Enfin, il est assez curieux de constater, d'une part, que les gouvernements travaillent déjà – fort heureusement ! – à la mise en place des institutions prévues dans le traité de Lisbonne alors même que ce dernier n'est pas encore ratifié, d'autre part, que le Parlement européen s'est emparé – à juste titre – de ce même traité pour en exploiter au maximum toutes les dispositions, et que, pendant ce temps, les parlements nationaux sont en quelque sorte empêchés de le faire parce que les gouvernements et la Commission ne le veulent pas !
M. Louis de Broissia. Très bonne question !
M. le président. La parole est à M. le secrétaire d'État.
M. Jean-Pierre Jouyet, secrétaire d'État chargé des affaires européennes. Monsieur le sénateur, tout d'abord, si vous le permettez, je vous souhaiterai, en ce 20 mai, un très bon anniversaire.
(Sourires et applaudissements.)
Je vous remercie de votre question, qui porte sur un domaine très concret, la coopération judiciaire en Europe, et sur un enjeu politique majeur, l'association des parlements nationaux aux politiques européennes.
Comme vous l'avez indiqué, ce ne fut pas facile, et cela représente une vraie conquête démocratique dont la réalisation a été rendue possible par le traité de Lisbonne, qui, grâce à l'équilibre qu'il a trouvé, symbolise cette fédération d'États-nations à laquelle vous vous référiez.

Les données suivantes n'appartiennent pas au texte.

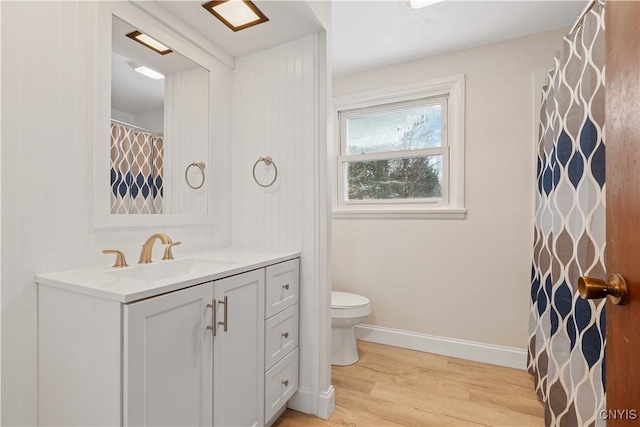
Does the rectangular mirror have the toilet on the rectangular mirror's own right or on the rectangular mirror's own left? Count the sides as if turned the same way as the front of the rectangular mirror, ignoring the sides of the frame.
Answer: on the rectangular mirror's own left

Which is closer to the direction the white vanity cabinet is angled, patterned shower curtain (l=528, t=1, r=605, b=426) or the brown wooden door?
the brown wooden door

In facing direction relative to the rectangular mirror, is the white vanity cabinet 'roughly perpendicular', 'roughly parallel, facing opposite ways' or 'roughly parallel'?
roughly parallel

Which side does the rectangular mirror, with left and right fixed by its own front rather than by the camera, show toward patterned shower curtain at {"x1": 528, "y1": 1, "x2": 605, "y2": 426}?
front

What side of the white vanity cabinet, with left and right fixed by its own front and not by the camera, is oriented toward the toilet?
left

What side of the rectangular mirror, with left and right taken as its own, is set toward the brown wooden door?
front

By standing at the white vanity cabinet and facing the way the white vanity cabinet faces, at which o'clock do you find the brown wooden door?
The brown wooden door is roughly at 12 o'clock from the white vanity cabinet.

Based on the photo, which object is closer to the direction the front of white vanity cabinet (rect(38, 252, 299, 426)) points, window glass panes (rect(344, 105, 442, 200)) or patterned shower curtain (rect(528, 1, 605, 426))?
the patterned shower curtain

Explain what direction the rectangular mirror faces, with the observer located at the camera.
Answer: facing the viewer and to the right of the viewer

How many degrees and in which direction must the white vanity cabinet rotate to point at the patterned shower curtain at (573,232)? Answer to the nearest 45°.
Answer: approximately 45° to its left

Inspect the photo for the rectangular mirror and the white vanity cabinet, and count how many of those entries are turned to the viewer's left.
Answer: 0

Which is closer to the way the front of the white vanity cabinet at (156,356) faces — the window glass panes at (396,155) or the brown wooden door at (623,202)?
the brown wooden door

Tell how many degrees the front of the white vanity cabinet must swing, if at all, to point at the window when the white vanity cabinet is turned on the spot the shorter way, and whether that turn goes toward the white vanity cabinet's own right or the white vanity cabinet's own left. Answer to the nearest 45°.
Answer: approximately 90° to the white vanity cabinet's own left
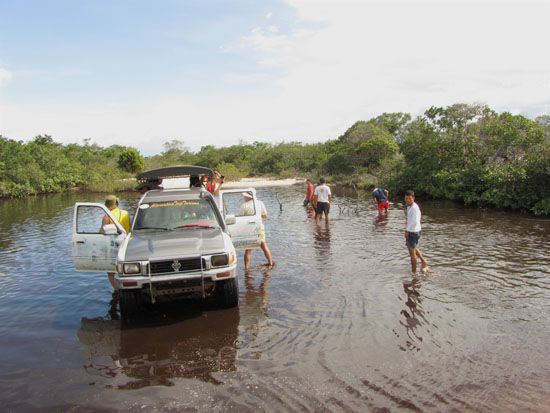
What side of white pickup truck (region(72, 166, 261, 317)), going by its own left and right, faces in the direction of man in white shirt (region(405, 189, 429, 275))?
left

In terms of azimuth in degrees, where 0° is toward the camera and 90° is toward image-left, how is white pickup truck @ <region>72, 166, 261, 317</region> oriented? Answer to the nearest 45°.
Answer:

Le traité de Lisbonne prévoit en effet l'introduction d'un mécanisme de contrôle politique d'Europol et une évaluation des activités d'Eurojust par le Parlement européen, auxquels les parlements nationaux sont associés.
Dans le cadre de la réflexion sur le nouveau programme quinquennal sur l'espace de liberté, de sécurité et de justice, qui débutera sous présidence française et s'achèvera sous présidence suédoise, je prends au nom du Gouvernement l'engagement de saisir la Commission européenne afin qu'elle examine dans quelle mesure et à quelle date pourraient être présentées des propositions destinées à la mise en œuvre des dispositions relatives à l'évaluation des activités d'Eurojust.
À cet égard, la réflexion de la Haute Assemblée comme celle des différents parlements nationaux seront précieuses, voire indispensables, pour préciser les modalités d'application de ces dispositions du traité de Lisbonne. Les parlements français, néerlandais et danois, qui sont à l'origine de cette idée, doivent poursuivre leur démarche. Les travaux au sein de la Conférence des organes spécialisés des assemblées de la Communauté, la COSAC, devraient être accentués, par exemple pour traiter ces thématiques et permettre ainsi aux différents parlements de renforcer sans attendre leur coordination, de façon à être prêts lorsque la ratification de ce traité interviendra, ce que nous espérons tous pour la fin de l'année.
M. le président. La parole est à M. Hubert Haenel.
M. Hubert Haenel. Je vous remercie, monsieur le secrétaire d'État, de la teneur de vos propos : c'est tout à fait ce que le Sénat dans son ensemble et tous les parlements nationaux, qui travaillent en collaboration de plus en plus étroite – notamment, mais pas uniquement, dans le cadre de la COSAC –, étaient en droit d'attendre.
Effectivement, la balle est maintenant dans notre camp : il nous faut savoir ce que nous voulons et soumettre rapidement des propositions à la troïka, c'est-à-dire à la France, la République tchèque et la Suède.
Soit dit sans flagornerie de ma part, monsieur le secrétaire d'État, je sais que vous tiendrez l'engagement que vous venez de prendre, et je vous en remercie.